Main image
1st December
2010
written by Dame Suzy

In 2005, a white South African blood technician (or doctor depending on the source), Sonnet Ehlers, came up with an anti-rape device or rape trap, which was later named Rap-aXe. She did so in response to the shockingly high number of rapes, often of children, in Africa – over one million per year.The device works much like tire treadles – in one direction you proceed, but come out, your tires get popped – so in this case, the penis’s skin gets lodged in a series of sharp barbs and requires surgical removal. The pain is supposed to be so great as to effectively incapacitate the rapist, leaving enough time for the victim to push the rapist attached to the device out of her and run to safety. He also cannot urinate until it is removed.

Production was supposed to have begun in April of 2007, but did it? I found two websites via Wikipedia, [! both are non-functioning links as of Oct 7, 2011] http://www.antirape.co.za and http://www.rape-axe.info and did not find any current information other than the intention of the inventor to distribute these devices during the World Cup this past summer. However, the first site listed had a number of interesting facts and is worth a read-through. If the statistics and information are true, some of them are shocking. I used the comment form to inquire. I will let you know if I receive a response.
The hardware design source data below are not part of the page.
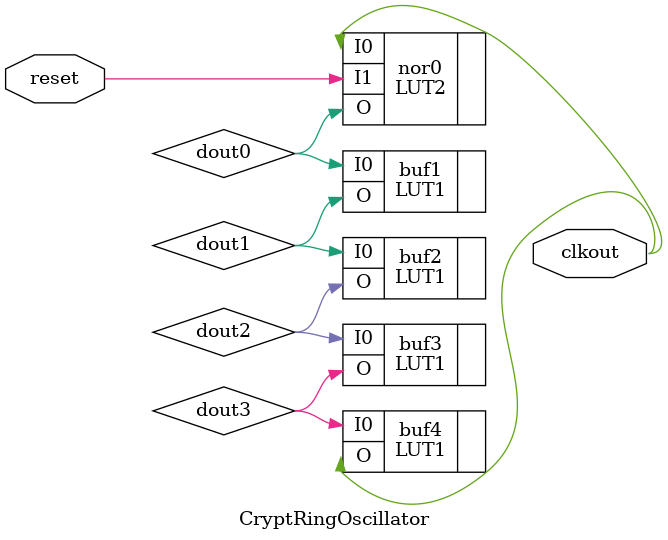
<source format=v>
`timescale 1ns / 1ps
/***********************************************************************************************************************
*                                                                                                                      *
* ANTIKERNEL v0.1                                                                                                      *
*                                                                                                                      *
* Copyright (c) 2012-2016 Andrew D. Zonenberg                                                                          *
* All rights reserved.                                                                                                 *
*                                                                                                                      *
* Redistribution and use in source and binary forms, with or without modification, are permitted provided that the     *
* following conditions are met:                                                                                        *
*                                                                                                                      *
*    * Redistributions of source code must retain the above copyright notice, this list of conditions, and the         *
*      following disclaimer.                                                                                           *
*                                                                                                                      *
*    * Redistributions in binary form must reproduce the above copyright notice, this list of conditions and the       *
*      following disclaimer in the documentation and/or other materials provided with the distribution.                *
*                                                                                                                      *
*    * Neither the name of the author nor the names of any contributors may be used to endorse or promote products     *
*      derived from this software without specific prior written permission.                                           *
*                                                                                                                      *
* THIS SOFTWARE IS PROVIDED BY THE AUTHORS "AS IS" AND ANY EXPRESS OR IMPLIED WARRANTIES, INCLUDING, BUT NOT LIMITED   *
* TO, THE IMPLIED WARRANTIES OF MERCHANTABILITY AND FITNESS FOR A PARTICULAR PURPOSE ARE DISCLAIMED. IN NO EVENT SHALL *
* THE AUTHORS BE HELD LIABLE FOR ANY DIRECT, INDIRECT, INCIDENTAL, SPECIAL, EXEMPLARY, OR CONSEQUENTIAL DAMAGES        *
* (INCLUDING, BUT NOT LIMITED TO, PROCUREMENT OF SUBSTITUTE GOODS OR SERVICES; LOSS OF USE, DATA, OR PROFITS; OR       *
* BUSINESS INTERRUPTION) HOWEVER CAUSED AND ON ANY THEORY OF LIABILITY, WHETHER IN CONTRACT, STRICT LIABILITY, OR TORT *
* (INCLUDING NEGLIGENCE OR OTHERWISE) ARISING IN ANY WAY OUT OF THE USE OF THIS SOFTWARE, EVEN IF ADVISED OF THE       *
* POSSIBILITY OF SUCH DAMAGE.                                                                                          *
*                                                                                                                      *
***********************************************************************************************************************/

/**
	@file
	@author Andrew D. Zonenberg
	@brief Ring oscillator for cryptographic applications
 */
module CryptRingOscillator(reset, clkout);
	
	input wire reset;
	(* S = "yes" *) output wire clkout;

	//Inverter stage
	(* S = "yes" *) wire dout0;
	(* S = "yes" *) (* RLOC = "X0Y0" *) LUT2 #(.INIT(2'b0001)) nor0 (.O(dout0),  .I0(clkout), .I1(reset) );

	//Buffer stages	
	(* S = "yes" *) wire dout1;
	(* S = "yes" *) wire dout2;
	(* S = "yes" *) wire dout3;
	
	(* S = "yes" *) (* RLOC = "X0Y0" *) LUT1 #(.INIT(2'b10)) buf1( .O(dout1),  .I0(dout0)  );
	(* S = "yes" *) (* RLOC = "X0Y0" *) LUT1 #(.INIT(2'b10)) buf2( .O(dout2),  .I0(dout1)  );
	(* S = "yes" *) (* RLOC = "X0Y0" *) LUT1 #(.INIT(2'b10)) buf3( .O(dout3),  .I0(dout2)  );
	(* S = "yes" *) (* RLOC = "X1Y0" *) LUT1 #(.INIT(2'b10)) buf4( .O(clkout),  .I0(dout3)  );

endmodule

</source>
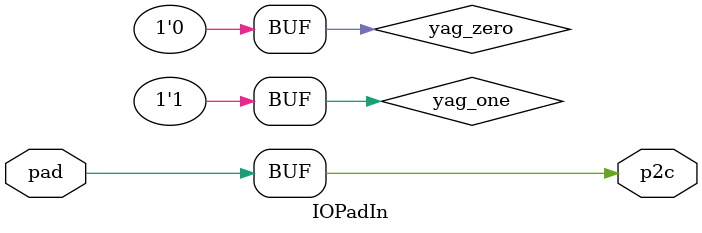
<source format=v>
/*                                                                      */
/*  Avertec Release v3.4p5 (64 bits on Linux 6.6.13+bpo-amd64)          */
/*  [AVT_only] host: fsdev                                              */
/*  [AVT_only] arch: x86_64                                             */
/*  [AVT_only] path: /opt/tasyag-3.4p5/bin/avt_shell                    */
/*  argv:                                                               */
/*                                                                      */
/*  User: verhaegs                                                      */
/*  Generation date Wed May 29 10:55:34 2024                            */
/*                                                                      */
/*  Verilog data flow description generated from `IOPadIn`              */
/*                                                                      */


`timescale 1 ps/1 ps

module IOPadIn (p2c, pad);

  output p2c;
  input  pad;

  wire LevelDown_padres_n;
  wire yag_zero;
  wire yag_one;

  assign yag_one = 1'b1;
  assign yag_zero = 1'b0;
  assign LevelDown_padres_n = ~(pad);

  assign p2c = ~(LevelDown_padres_n);

endmodule

</source>
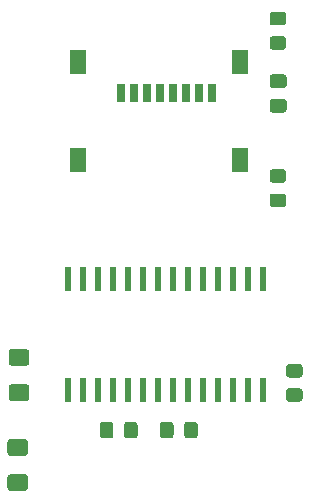
<source format=gtp>
G04 #@! TF.GenerationSoftware,KiCad,Pcbnew,5.1.10*
G04 #@! TF.CreationDate,2022-01-04T22:36:10-05:00*
G04 #@! TF.ProjectId,logger,6c6f6767-6572-42e6-9b69-6361645f7063,rev?*
G04 #@! TF.SameCoordinates,Original*
G04 #@! TF.FileFunction,Paste,Top*
G04 #@! TF.FilePolarity,Positive*
%FSLAX46Y46*%
G04 Gerber Fmt 4.6, Leading zero omitted, Abs format (unit mm)*
G04 Created by KiCad (PCBNEW 5.1.10) date 2022-01-04 22:36:10*
%MOMM*%
%LPD*%
G01*
G04 APERTURE LIST*
%ADD10R,0.600000X2.000000*%
%ADD11R,0.800000X1.500000*%
%ADD12R,1.450000X2.000000*%
G04 APERTURE END LIST*
G36*
G01*
X150741400Y-70894700D02*
X149791400Y-70894700D01*
G75*
G02*
X149541400Y-70644700I0J250000D01*
G01*
X149541400Y-69969700D01*
G75*
G02*
X149791400Y-69719700I250000J0D01*
G01*
X150741400Y-69719700D01*
G75*
G02*
X150991400Y-69969700I0J-250000D01*
G01*
X150991400Y-70644700D01*
G75*
G02*
X150741400Y-70894700I-250000J0D01*
G01*
G37*
G36*
G01*
X150741400Y-72969700D02*
X149791400Y-72969700D01*
G75*
G02*
X149541400Y-72719700I0J250000D01*
G01*
X149541400Y-72044700D01*
G75*
G02*
X149791400Y-71794700I250000J0D01*
G01*
X150741400Y-71794700D01*
G75*
G02*
X150991400Y-72044700I0J-250000D01*
G01*
X150991400Y-72719700D01*
G75*
G02*
X150741400Y-72969700I-250000J0D01*
G01*
G37*
G36*
G01*
X149790999Y-66490000D02*
X150691001Y-66490000D01*
G75*
G02*
X150941000Y-66739999I0J-249999D01*
G01*
X150941000Y-67390001D01*
G75*
G02*
X150691001Y-67640000I-249999J0D01*
G01*
X149790999Y-67640000D01*
G75*
G02*
X149541000Y-67390001I0J249999D01*
G01*
X149541000Y-66739999D01*
G75*
G02*
X149790999Y-66490000I249999J0D01*
G01*
G37*
G36*
G01*
X149790999Y-64440000D02*
X150691001Y-64440000D01*
G75*
G02*
X150941000Y-64689999I0J-249999D01*
G01*
X150941000Y-65340001D01*
G75*
G02*
X150691001Y-65590000I-249999J0D01*
G01*
X149790999Y-65590000D01*
G75*
G02*
X149541000Y-65340001I0J249999D01*
G01*
X149541000Y-64689999D01*
G75*
G02*
X149790999Y-64440000I249999J0D01*
G01*
G37*
G36*
G01*
X152088001Y-97450600D02*
X151187999Y-97450600D01*
G75*
G02*
X150938000Y-97200601I0J249999D01*
G01*
X150938000Y-96550599D01*
G75*
G02*
X151187999Y-96300600I249999J0D01*
G01*
X152088001Y-96300600D01*
G75*
G02*
X152338000Y-96550599I0J-249999D01*
G01*
X152338000Y-97200601D01*
G75*
G02*
X152088001Y-97450600I-249999J0D01*
G01*
G37*
G36*
G01*
X152088001Y-95400600D02*
X151187999Y-95400600D01*
G75*
G02*
X150938000Y-95150601I0J249999D01*
G01*
X150938000Y-94500599D01*
G75*
G02*
X151187999Y-94250600I249999J0D01*
G01*
X152088001Y-94250600D01*
G75*
G02*
X152338000Y-94500599I0J-249999D01*
G01*
X152338000Y-95150601D01*
G75*
G02*
X152088001Y-95400600I-249999J0D01*
G01*
G37*
G36*
G01*
X150691001Y-80966000D02*
X149790999Y-80966000D01*
G75*
G02*
X149541000Y-80716001I0J249999D01*
G01*
X149541000Y-80065999D01*
G75*
G02*
X149790999Y-79816000I249999J0D01*
G01*
X150691001Y-79816000D01*
G75*
G02*
X150941000Y-80065999I0J-249999D01*
G01*
X150941000Y-80716001D01*
G75*
G02*
X150691001Y-80966000I-249999J0D01*
G01*
G37*
G36*
G01*
X150691001Y-78916000D02*
X149790999Y-78916000D01*
G75*
G02*
X149541000Y-78666001I0J249999D01*
G01*
X149541000Y-78015999D01*
G75*
G02*
X149790999Y-77766000I249999J0D01*
G01*
X150691001Y-77766000D01*
G75*
G02*
X150941000Y-78015999I0J-249999D01*
G01*
X150941000Y-78666001D01*
G75*
G02*
X150691001Y-78916000I-249999J0D01*
G01*
G37*
G36*
G01*
X138370000Y-99397399D02*
X138370000Y-100297401D01*
G75*
G02*
X138120001Y-100547400I-249999J0D01*
G01*
X137469999Y-100547400D01*
G75*
G02*
X137220000Y-100297401I0J249999D01*
G01*
X137220000Y-99397399D01*
G75*
G02*
X137469999Y-99147400I249999J0D01*
G01*
X138120001Y-99147400D01*
G75*
G02*
X138370000Y-99397399I0J-249999D01*
G01*
G37*
G36*
G01*
X136320000Y-99397399D02*
X136320000Y-100297401D01*
G75*
G02*
X136070001Y-100547400I-249999J0D01*
G01*
X135419999Y-100547400D01*
G75*
G02*
X135170000Y-100297401I0J249999D01*
G01*
X135170000Y-99397399D01*
G75*
G02*
X135419999Y-99147400I249999J0D01*
G01*
X136070001Y-99147400D01*
G75*
G02*
X136320000Y-99397399I0J-249999D01*
G01*
G37*
G36*
G01*
X141409000Y-99397399D02*
X141409000Y-100297401D01*
G75*
G02*
X141159001Y-100547400I-249999J0D01*
G01*
X140508999Y-100547400D01*
G75*
G02*
X140259000Y-100297401I0J249999D01*
G01*
X140259000Y-99397399D01*
G75*
G02*
X140508999Y-99147400I249999J0D01*
G01*
X141159001Y-99147400D01*
G75*
G02*
X141409000Y-99397399I0J-249999D01*
G01*
G37*
G36*
G01*
X143459000Y-99397399D02*
X143459000Y-100297401D01*
G75*
G02*
X143209001Y-100547400I-249999J0D01*
G01*
X142558999Y-100547400D01*
G75*
G02*
X142309000Y-100297401I0J249999D01*
G01*
X142309000Y-99397399D01*
G75*
G02*
X142558999Y-99147400I249999J0D01*
G01*
X143209001Y-99147400D01*
G75*
G02*
X143459000Y-99397399I0J-249999D01*
G01*
G37*
G36*
G01*
X127594200Y-103579900D02*
X128844200Y-103579900D01*
G75*
G02*
X129094200Y-103829900I0J-250000D01*
G01*
X129094200Y-104754900D01*
G75*
G02*
X128844200Y-105004900I-250000J0D01*
G01*
X127594200Y-105004900D01*
G75*
G02*
X127344200Y-104754900I0J250000D01*
G01*
X127344200Y-103829900D01*
G75*
G02*
X127594200Y-103579900I250000J0D01*
G01*
G37*
G36*
G01*
X127594200Y-100604900D02*
X128844200Y-100604900D01*
G75*
G02*
X129094200Y-100854900I0J-250000D01*
G01*
X129094200Y-101779900D01*
G75*
G02*
X128844200Y-102029900I-250000J0D01*
G01*
X127594200Y-102029900D01*
G75*
G02*
X127344200Y-101779900I0J250000D01*
G01*
X127344200Y-100854900D01*
G75*
G02*
X127594200Y-100604900I250000J0D01*
G01*
G37*
G36*
G01*
X127695800Y-92984900D02*
X128945800Y-92984900D01*
G75*
G02*
X129195800Y-93234900I0J-250000D01*
G01*
X129195800Y-94159900D01*
G75*
G02*
X128945800Y-94409900I-250000J0D01*
G01*
X127695800Y-94409900D01*
G75*
G02*
X127445800Y-94159900I0J250000D01*
G01*
X127445800Y-93234900D01*
G75*
G02*
X127695800Y-92984900I250000J0D01*
G01*
G37*
G36*
G01*
X127695800Y-95959900D02*
X128945800Y-95959900D01*
G75*
G02*
X129195800Y-96209900I0J-250000D01*
G01*
X129195800Y-97134900D01*
G75*
G02*
X128945800Y-97384900I-250000J0D01*
G01*
X127695800Y-97384900D01*
G75*
G02*
X127445800Y-97134900I0J250000D01*
G01*
X127445800Y-96209900D01*
G75*
G02*
X127695800Y-95959900I250000J0D01*
G01*
G37*
D10*
X132461000Y-96444800D03*
X133731000Y-96444800D03*
X135001000Y-96444800D03*
X136271000Y-96444800D03*
X137541000Y-96444800D03*
X138811000Y-96444800D03*
X140081000Y-96444800D03*
X141351000Y-96444800D03*
X142621000Y-96444800D03*
X143891000Y-96444800D03*
X145161000Y-96444800D03*
X146431000Y-96444800D03*
X147701000Y-96444800D03*
X148971000Y-96444800D03*
X148971000Y-87044800D03*
X147701000Y-87044800D03*
X146431000Y-87044800D03*
X145161000Y-87044800D03*
X143891000Y-87044800D03*
X142621000Y-87044800D03*
X141351000Y-87044800D03*
X140081000Y-87044800D03*
X138811000Y-87044800D03*
X137541000Y-87044800D03*
X136271000Y-87044800D03*
X135001000Y-87044800D03*
X133731000Y-87044800D03*
X132461000Y-87044800D03*
D11*
X136986000Y-71307000D03*
X138086000Y-71307000D03*
X139196000Y-71307000D03*
X140286000Y-71307000D03*
X141386000Y-71317000D03*
X142486000Y-71307000D03*
X143586000Y-71307000D03*
X144686000Y-71307000D03*
D12*
X147066000Y-77007000D03*
X133316000Y-77007000D03*
X133316000Y-68707000D03*
X147066000Y-68707000D03*
M02*

</source>
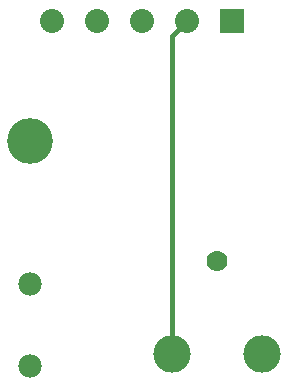
<source format=gbr>
G04 start of page 3 for group 5 idx 5 *
G04 Title: (unknown), bottom *
G04 Creator: pcb 4.2.2 *
G04 CreationDate: Mon Nov  6 18:02:03 2023 UTC *
G04 For: thomasc *
G04 Format: Gerber/RS-274X *
G04 PCB-Dimensions (mil): 1125.00 1500.00 *
G04 PCB-Coordinate-Origin: lower left *
%MOIN*%
%FSLAX25Y25*%
%LNBOTTOM*%
%ADD28C,0.0420*%
%ADD27C,0.0520*%
%ADD26C,0.1520*%
%ADD25C,0.1250*%
%ADD24C,0.0700*%
%ADD23C,0.0780*%
%ADD22C,0.0001*%
%ADD21C,0.0800*%
%ADD20C,0.0150*%
G54D20*X67500Y16500D02*Y122500D01*
X72500Y127500D01*
G54D21*X57500D03*
X72500D03*
G54D22*G36*
X83500Y131500D02*Y123500D01*
X91500D01*
Y131500D01*
X83500D01*
G37*
G54D21*X42500Y127500D03*
X27500D03*
G54D23*X20000Y12500D03*
Y40000D03*
G54D24*X82500Y47500D03*
G54D25*X97500Y16500D03*
X67500D03*
G54D26*X20000Y87500D03*
G54D27*G54D23*G54D28*G54D23*M02*

</source>
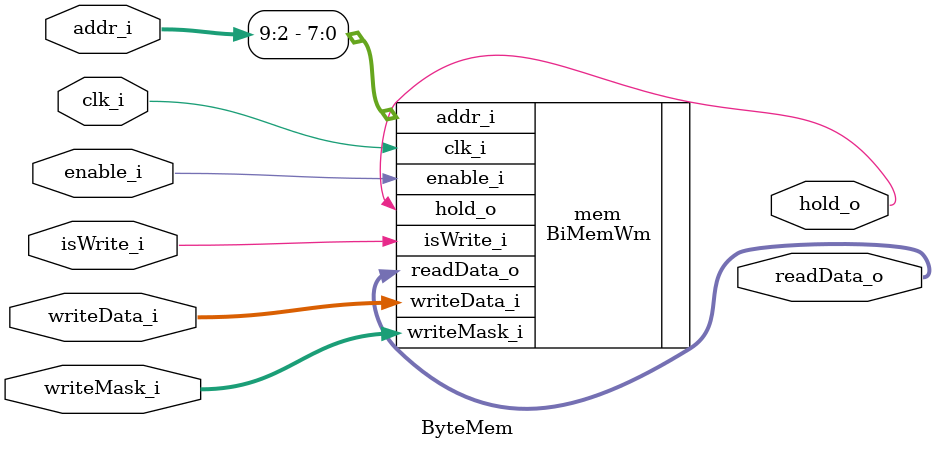
<source format=sv>

`default_nettype none

module ByteMem #(
    parameter DATA_BYTE     = 4,
    parameter ADDR_SIZE     = 32,
    parameter MEM_SIZE      = 1024, //in bytes
    parameter MEM_PROFILE   = "default"
) (
    input   wire logic                      clk_i,
    input   wire logic                      enable_i,
    input   wire logic                      isWrite_i,
    input   wire logic[DATA_BYTE-1:0]       writeMask_i,
    input   wire logic[ADDR_SIZE-1:0]       addr_i,
    input   wire logic[(DATA_BYTE*8)-1:0]   writeData_i,
    output  wire logic[(DATA_BYTE*8)-1:0]   readData_o,
    output  wire logic                      hold_o
);

localparam  LINES = MEM_SIZE / DATA_BYTE;
localparam  ADDR_BITS = $clog2(LINES);
localparam  LOW_BIT = $clog2(DATA_BYTE);

BiMemWm #(
    .PROFILE        (MEM_PROFILE),
    .WIDTH          (DATA_BYTE * 8),
    .HEIGHT         (LINES),
    .MASK           (DATA_BYTE)
) mem (
    .clk_i          (clk_i),
    .enable_i       (enable_i),
    .isWrite_i      (isWrite_i),
    .writeMask_i    (writeMask_i),
    .addr_i         (addr_i[LOW_BIT+:ADDR_BITS]),
    .writeData_i    (writeData_i),
    .readData_o     (readData_o),
    .hold_o         (hold_o)
);

endmodule
</source>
I do hope this is in production and readily available. I hate the fact that in parts of Africa, it is believed that sex with a virgin cures AIDS and that raping a woman can be construed as becoming a man. What the fuck is wrong with Africa anyway? No wonder when it was proposed to slaves in pre-Civil War America that they be sent back to Africa, they said, “Hell, no!”

Dec. 2, 1010 Update: within hours of sending my inquiry about Rape-aXe, I received a response stating that some rethinking had to be done but that it is in the approval stages. Alas, urgent matters take time. Good luck to them and to the women and children of Africa.

Oct 7, 2011 Update: Both of the links I listed above are no longer active, which makes me think the device in the end didn’t get approval or was ineffective. Sadness.